Recovering after a trip
The terminal RunFailed{ErrorType:"budget"} is final — the run cannot
continue under the same id. If you want a follow-up turn under a fresh
budget:
- Read the recorded run, find the
BudgetExceeded.PartialTextif any. - Construct a new run with a new goal that incorporates the partial output as context.

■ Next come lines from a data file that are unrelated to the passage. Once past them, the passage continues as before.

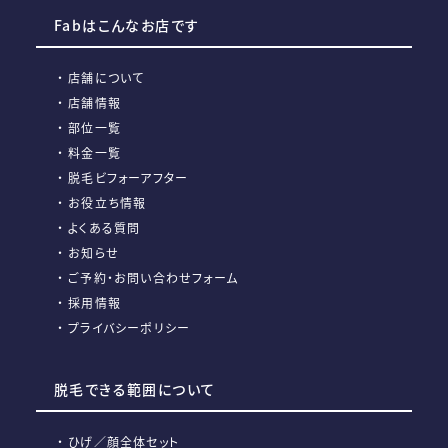
Fabはこんなお店です
店舗について
店舗情報
部位一覧
料金一覧
脱毛ビフォーアフター
お役立ち情報
よくある質問
お知らせ
ご予約・お問い合わせフォーム
採用情報
プライバシーポリシー
脱毛できる範囲について
ひげ／顔全体セット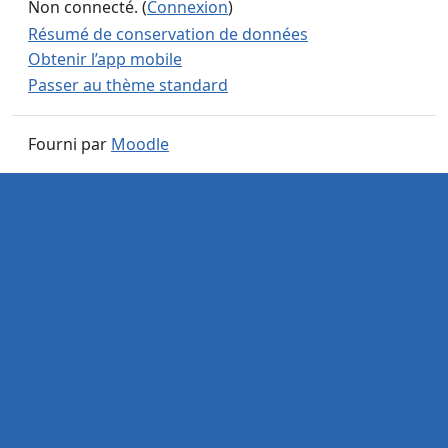
Non connecté. (
Connexion
)
Résumé de conservation de données
Obtenir l’app mobile
Passer au thème standard
Fourni par
Moodle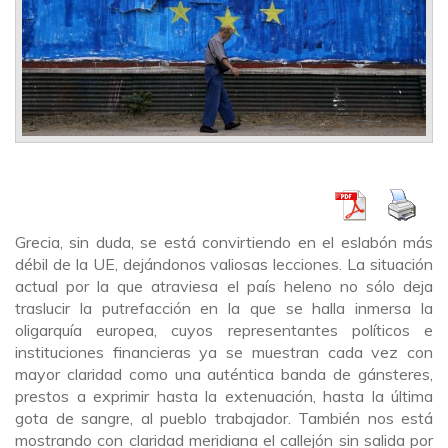
Grecia, sin duda, se está convirtiendo en el eslabón más
débil de la UE, dejándonos valiosas lecciones. La situación
actual por la que atraviesa el país heleno no sólo deja
traslucir la putrefacción en la que se halla inmersa la
oligarquía europea, cuyos representantes políticos e
instituciones financieras ya se muestran cada vez con
mayor claridad como una auténtica banda de gánsteres,
prestos a exprimir hasta la extenuación, hasta la última
gota de sangre, al pueblo trabajador. También nos está
mostrando con claridad meridiana el callejón sin salida por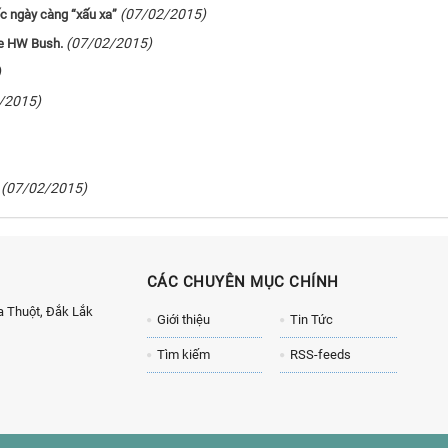
(07/02/2015)
ốc ngày càng “xấu xa”
(07/02/2015)
ge HW Bush.
)
/2015)
(07/02/2015)
CÁC CHUYÊN MỤC CHÍNH
 Thuột, Đắk Lắk
Giới thiệu
Tin Tức
Tìm kiếm
RSS-feeds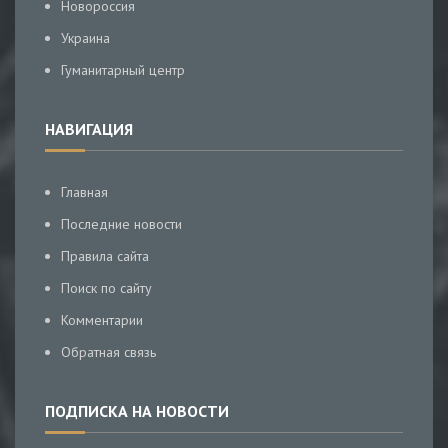
Новороссия
Украина
Гуманитарный центр
НАВИГАЦИЯ
Главная
Последние новости
Правила сайта
Поиск по сайту
Комментарии
Обратная связь
ПОДПИСКА НА НОВОСТИ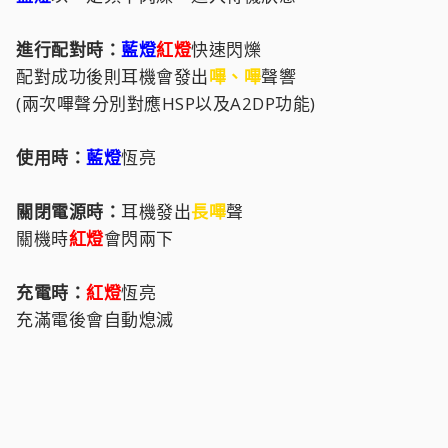
進行配對時：
藍燈
紅燈
快速閃爍
配對成功後則耳機會發出
嗶、嗶
聲響
(兩次嗶聲分別對應HSP以及A2DP功能)
使用時：
藍燈
恆亮
關閉電源時：
耳機發出
長嗶
聲
關機時
紅燈
會閃兩下
充電時：
紅燈
恆亮
充滿電後會自動熄滅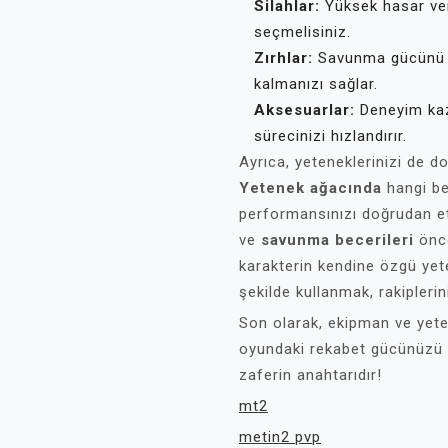
Silahlar:
Yüksek hasar vere
seçmelisiniz.
Zırhlar:
Savunma gücünü ar
kalmanızı sağlar.
Aksesuarlar:
Deneyim kaza
sürecinizi hızlandırır.
Ayrıca, yeteneklerinizi de do
Yetenek ağacında
hangi be
performansınızı doğrudan et
ve
savunma becerileri
önce
karakterin kendine özgü yete
şekilde kullanmak, rakipleri
Son olarak, ekipman ve yeten
oyundaki rekabet gücünüzü ar
zaferin anahtarıdır!
mt2
metin2 pvp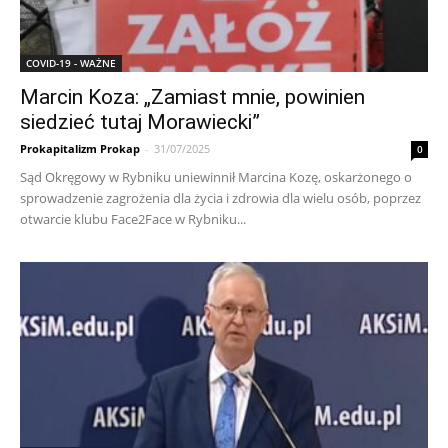
COVID-19 - WAŻNE
Marcin Koza: „Zamiast mnie, powinien
siedzieć tutaj Morawiecki”
Prokapitalizm Prokap
-
31/07/2025
0
Sąd Okręgowy w Rybniku uniewinnił Marcina Kozę, oskarżonego o
sprowadzenie zagrożenia dla życia i zdrowia dla wielu osób, poprzez
otwarcie klubu Face2Face w Rybniku...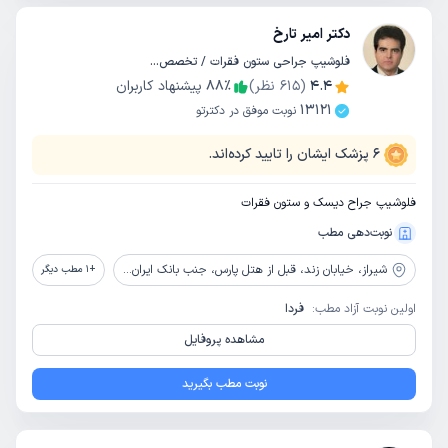
دکتر امیر تارخ
فلوشیپ جراحی ستون فقرات / تخصص جراحی مغز و اعصاب
4.4
(
615
نظر)
٪
88
پیشنهاد کاربران
13121
نوبت موفق در دکترتو
6
پزشک ایشان را تایید کرده‌اند.
فلوشیپ جراح دیسک و ستون فقرات
نوبت‌دهی مطب
شیراز،
خیابان زند، قبل از هتل پارس، جنب بانک ایران زمین، ساختمان ولیعصر، طبقه 4
+
1
مطب دیگر
اولین نوبت آزاد مطب:
فردا
مشاهده پروفایل
نوبت مطب بگیرید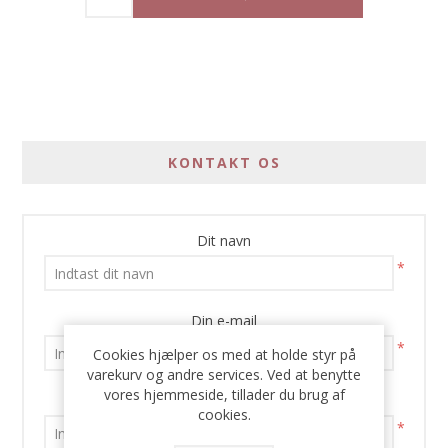
KONTAKT OS
Dit navn
*
Din e-mail
*
Cookies hjælper os med at holde styr på
varekurv og andre services. Ved at benytte
vores hjemmeside, tillader du brug af
Emne:
cookies.
*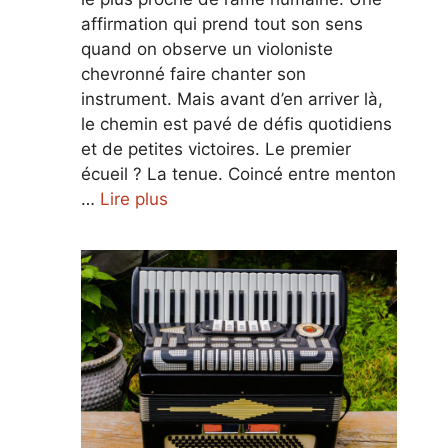
affirmation qui prend tout son sens
quand on observe un violoniste
chevronné faire chanter son
instrument. Mais avant d’en arriver là,
le chemin est pavé de défis quotidiens
et de petites victoires. Le premier
écueil ? La tenue. Coincé entre menton
…
Lire plus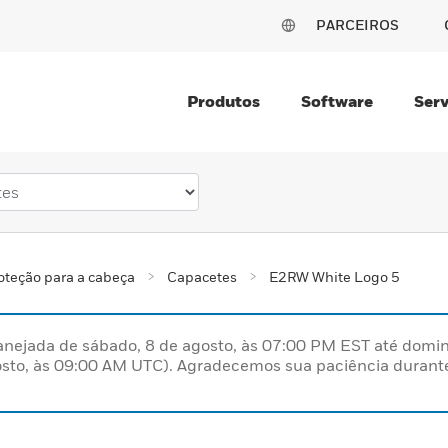
PARCEIROS
Produtos
Software
Serv
oteção para a cabeça
Capacetes
E2RW White Logo 5
nejada de sábado, 8 de agosto, às 07:00 PM EST até domin
sto, às 09:00 AM UTC). Agradecemos sua paciência durante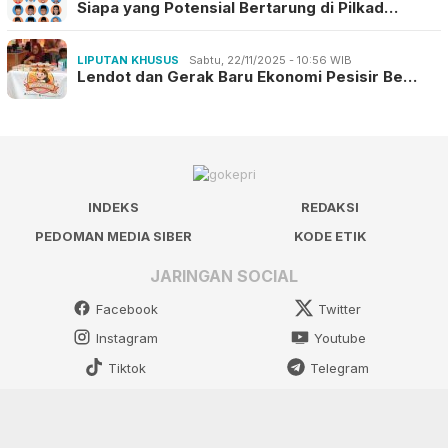
Siapa yang Potensial Bertarung di Pilkad…
LIPUTAN KHUSUS
Sabtu, 22/11/2025 - 10:56 WIB
Lendot dan Gerak Baru Ekonomi Pesisir Be…
INDEKS
REDAKSI
PEDOMAN MEDIA SIBER
KODE ETIK
JARINGAN SOCIAL
Facebook
Twitter
Instagram
Youtube
Tiktok
Telegram
Copyright © 2025 | gokepri.com Allright Reserved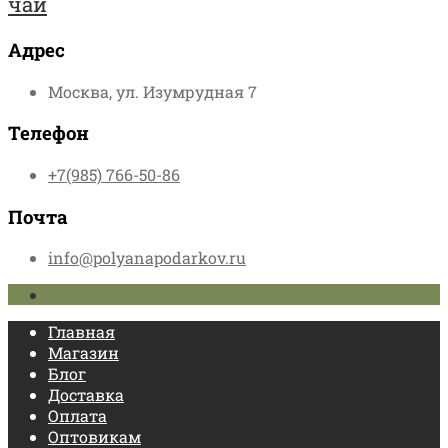
чай
Адрес
Москва, ул. Изумрудная 7
Телефон
+7(985) 766-50-86
Почта
info@polyanapodarkov.ru
Главная
Магазин
Блог
Доставка
Оплата
Оптовикам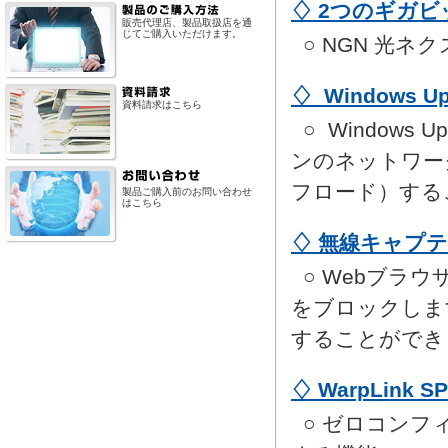
♢ 2つのギガ
販売代理店、製品取扱店を通
じてご購入いただけます。
○ NGN 光
♢ Windows
資料請求はこちら
○ Windows 
ンのネットワー
フロード）する
製品ご購入前のお問い合わせ
はこちら
♢ 無線キャプ
○ Webブラ
をブロックします
することができ
♢ WarpLink 
○ ゼロコンフ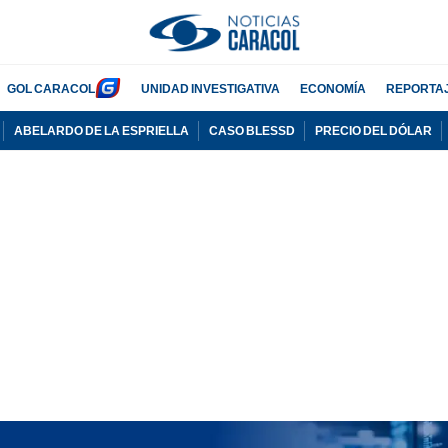
GOL CARACOL
UNIDAD INVESTIGATIVA
ECONOMÍA
REPORTA
ABELARDO DE LA ESPRIELLA
CASO BLESSD
PRECIO DEL DÓLAR
PUBLICIDAD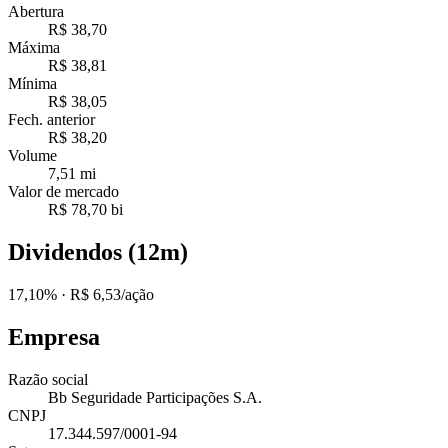
Abertura
R$ 38,70
Máxima
R$ 38,81
Mínima
R$ 38,05
Fech. anterior
R$ 38,20
Volume
7,51 mi
Valor de mercado
R$ 78,70 bi
Dividendos (12m)
17,10%
· R$ 6,53/ação
Empresa
Razão social
Bb Seguridade Participações S.A.
CNPJ
17.344.597/0001-94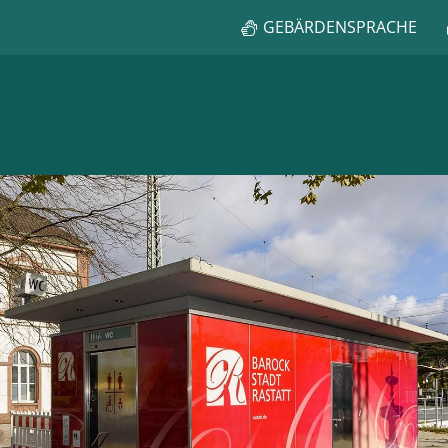
GEBÄRDENSPRACHE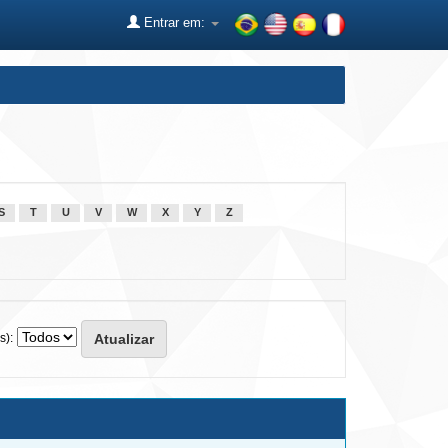
Entrar em:
S
T
U
V
W
X
Y
Z
s):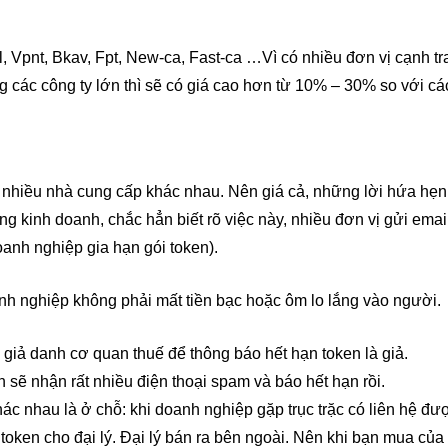
l, Vpnt, Bkav, Fpt, New-ca, Fast-ca …Vì có nhiều đơn vị cạnh tr
các công ty lớn thì sẽ có giá cao hơn từ 10% – 30% so với các
có nhiều nhà cung cấp khác nhau. Nên giá cả, những lời hứa hẹn
ng kinh doanh, chắc hẳn biết rõ việc này, nhiều đơn vị gửi ema
anh nghiệp gia hạn gói token).
h nghiệp không phải mất tiền bạc hoặc ôm lo lắng vào người.
iả danh cơ quan thuế để thông báo hết hạn token là giả.
 sẽ nhận rất nhiều điện thoại spam và báo hết hạn rồi.
ác nhau là ở chỗ: khi doanh nghiệp gặp trục trặc có liên hệ đ
ken cho đại lý. Đại lý bán ra bên ngoài. Nên khi bạn mua của đại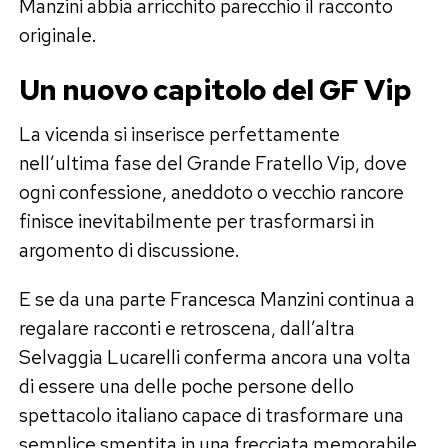
Manzini abbia arricchito parecchio il racconto
originale.
Un nuovo capitolo del GF Vip
La vicenda si inserisce perfettamente
nell’ultima fase del Grande Fratello Vip, dove
ogni confessione, aneddoto o vecchio rancore
finisce inevitabilmente per trasformarsi in
argomento di discussione.
E se da una parte Francesca Manzini continua a
regalare racconti e retroscena, dall’altra
Selvaggia Lucarelli conferma ancora una volta
di essere una delle poche persone dello
spettacolo italiano capace di trasformare una
semplice smentita in una frecciata memorabile.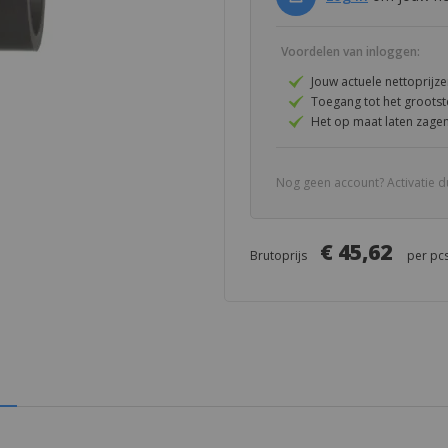
Voordelen van inloggen:
Jouw actuele nettoprijz
Toegang tot het groot
Het op maat laten zagen
Nog geen account? Activatie d
€ 45,62
Brutoprijs
per
pc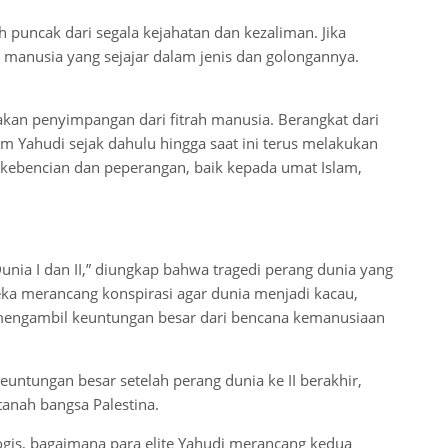
puncak dari segala kejahatan dan kezaliman. Jika
 manusia yang sejajar dalam jenis dan golongannya.
an penyimpangan dari fitrah manusia. Berangkat dari
m Yahudi sejak dahulu hingga saat ini terus melakukan
kebencian dan peperangan, baik kepada umat Islam,
nia I dan II,” diungkap bahwa tragedi perang dunia yang
ka merancang konspirasi agar dunia menjadi kacau,
mengambil keuntungan besar dari bencana kemanusiaan
untungan besar setelah perang dunia ke II berakhir,
tanah bangsa Palestina.
ogis, bagaimana para elite Yahudi merancang kedua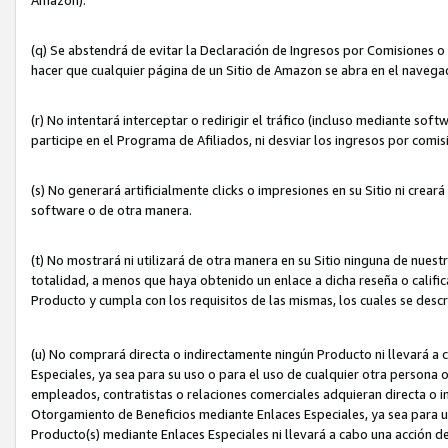
(q) Se abstendrá de evitar la Declaración de Ingresos por Comisiones o
hacer que cualquier página de un Sitio de Amazon se abra en el navegad
(r) No intentará interceptar o redirigir el tráfico (incluso mediante sof
participe en el Programa de Afiliados, ni desviar los ingresos por com
(s) No generará artificialmente clicks o impresiones en su Sitio ni cre
software o de otra manera.
(t) No mostrará ni utilizará de otra manera en su Sitio ninguna de nuestr
totalidad, a menos que haya obtenido un enlace a dicha reseña o califica
Producto y cumpla con los requisitos de las mismas, los cuales se desc
(u) No comprará directa o indirectamente ningún Producto ni llevará a
Especiales, ya sea para su uso o para el uso de cualquier otra persona o
empleados, contratistas o relaciones comerciales adquieran directa o 
Otorgamiento de Beneficios mediante Enlaces Especiales, ya sea para us
Producto(s) mediante Enlaces Especiales ni llevará a cabo una acción d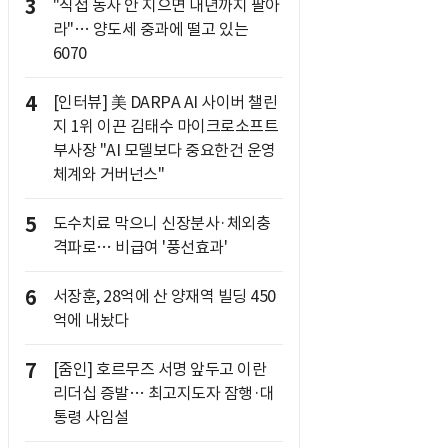
3
"직접 농사 안 지으면 내년까지 팔아
라"… 양도세 중과에 떨고 있는
6070
4
[인터뷰] 美 DARPA AI 사이버 챌린
지 1위 이끈 김태수 마이크로소프트
부사장 "AI 모델보다 중요한건 운영
체계와 거버넌스"
5
도수치료 막으니 신장분사·체외충
격파로… 비급여 '풍선효과'
6
서장훈, 28억에 산 양재역 빌딩 450
억에 내놨다
7
[줌인] 호르무즈 서명 앞두고 이란
리더십 증발… 최고지도자 잠행·대
통령 사임설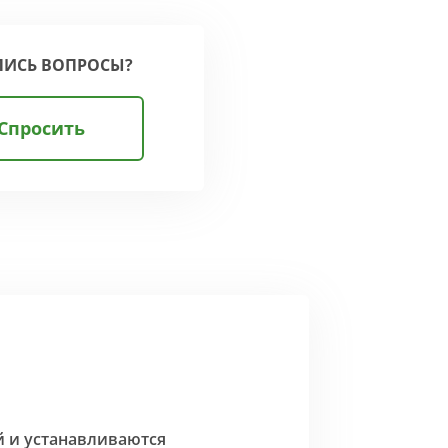
ЛИСЬ ВОПРОСЫ?
Спросить
й и устанавливаются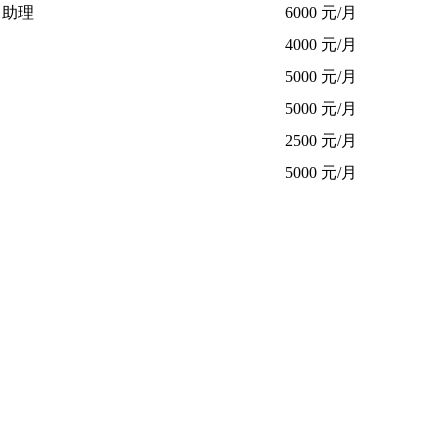
目助理
6000 元/月
4000 元/月
5000 元/月
5000 元/月
2500 元/月
5000 元/月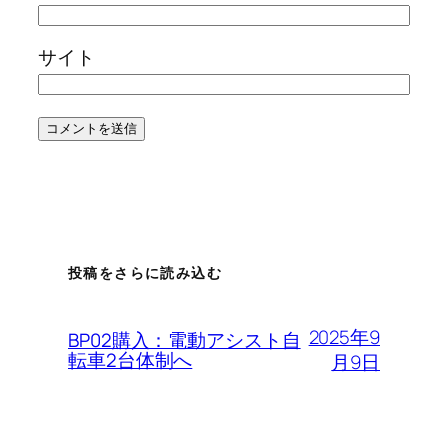
サイト
投稿をさらに読み込む
2025年9
BP02購入：電動アシスト自
転車2台体制へ
月9日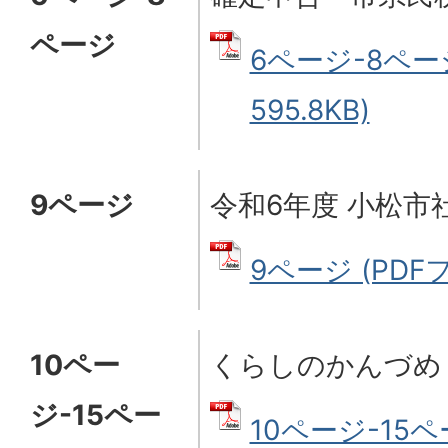
ページ
6ページ-8ページ
595.8KB)
9ページ
令和6年度 小松市
9ページ (PDFフ
10ペー
くらしのかんづめ
ジ-15ペー
10ページ-15ペ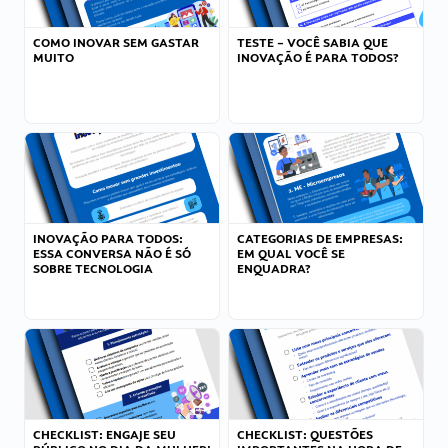
COMO INOVAR SEM GASTAR
TESTE – VOCÊ SABIA QUE
MUITO
INOVAÇÃO É PARA TODOS?
INOVAÇÃO PARA TODOS:
CATEGORIAS DE EMPRESAS:
ESSA CONVERSA NÃO É SÓ
EM QUAL VOCÊ SE
SOBRE TECNOLOGIA
ENQUADRA?
CHECKLIST: ENGAJE SEU
CHECKLIST: QUESTÕES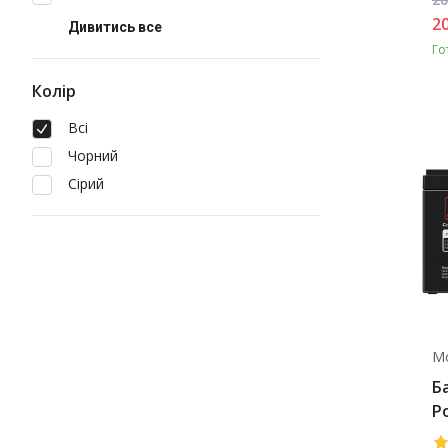
2
Дивитись все
Го
Колір
Всі
Чорний
Сірий
М
Б
P
1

- The old run stays in the log for audit.
Budgets vs MaxTurns
Config.MaxTurns caps the ReAct loop count. It's not a budget axis;
it does not emit BudgetExceeded. A turn cap trip terminates with
RunFailed{ErrorType:"max_turns"}. Use both: budgets for cost and
time, MaxTurns for runaway tool-use loops.
Anti-patterns
- Setting only
MaxUSD. Models not in the price table aren't enforced. Add token caps as defense-in-depth. MaxWallClockshorter than your slowest tool. A longstep.SideEffectHTTP call counts against wall-clock. Pick a value that accounts for tool latency, not just LLM latency.- Reading
CapandActualas integers. Both arefloat64for USD compatibility. Cast explicitly when comparing token counts. - Treating budget trips as exceptional. They're a normal signal in
prod — instrument the
starling_budget_exceeded_total{axis=...}metric and alert when an axis trips at unexpected frequency.